What needs to be done: Pull out every line of the records that contains the string "bars", matching case exactly.

[Items in a dataset]
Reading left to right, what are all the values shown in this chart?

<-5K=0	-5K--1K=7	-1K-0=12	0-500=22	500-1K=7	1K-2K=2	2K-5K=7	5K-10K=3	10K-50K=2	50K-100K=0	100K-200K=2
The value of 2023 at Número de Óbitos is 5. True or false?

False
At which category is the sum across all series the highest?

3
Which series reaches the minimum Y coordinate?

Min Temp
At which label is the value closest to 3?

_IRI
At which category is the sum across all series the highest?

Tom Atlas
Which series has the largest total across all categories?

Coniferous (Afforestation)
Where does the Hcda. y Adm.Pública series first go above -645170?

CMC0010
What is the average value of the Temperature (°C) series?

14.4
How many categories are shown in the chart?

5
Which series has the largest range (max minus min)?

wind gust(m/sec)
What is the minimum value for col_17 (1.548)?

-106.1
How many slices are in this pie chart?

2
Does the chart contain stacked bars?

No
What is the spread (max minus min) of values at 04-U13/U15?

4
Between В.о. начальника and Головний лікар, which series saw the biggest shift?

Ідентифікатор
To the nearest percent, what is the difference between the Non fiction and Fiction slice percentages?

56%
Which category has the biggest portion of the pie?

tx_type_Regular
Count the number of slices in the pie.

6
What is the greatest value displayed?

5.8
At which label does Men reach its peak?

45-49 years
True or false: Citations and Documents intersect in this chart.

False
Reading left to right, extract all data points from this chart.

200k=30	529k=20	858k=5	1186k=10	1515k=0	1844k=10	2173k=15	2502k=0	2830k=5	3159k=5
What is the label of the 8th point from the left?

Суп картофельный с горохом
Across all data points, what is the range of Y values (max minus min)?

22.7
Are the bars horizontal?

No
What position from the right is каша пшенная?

Solution below:
Does the chart contain stacked bars?
Are the bars horizontal?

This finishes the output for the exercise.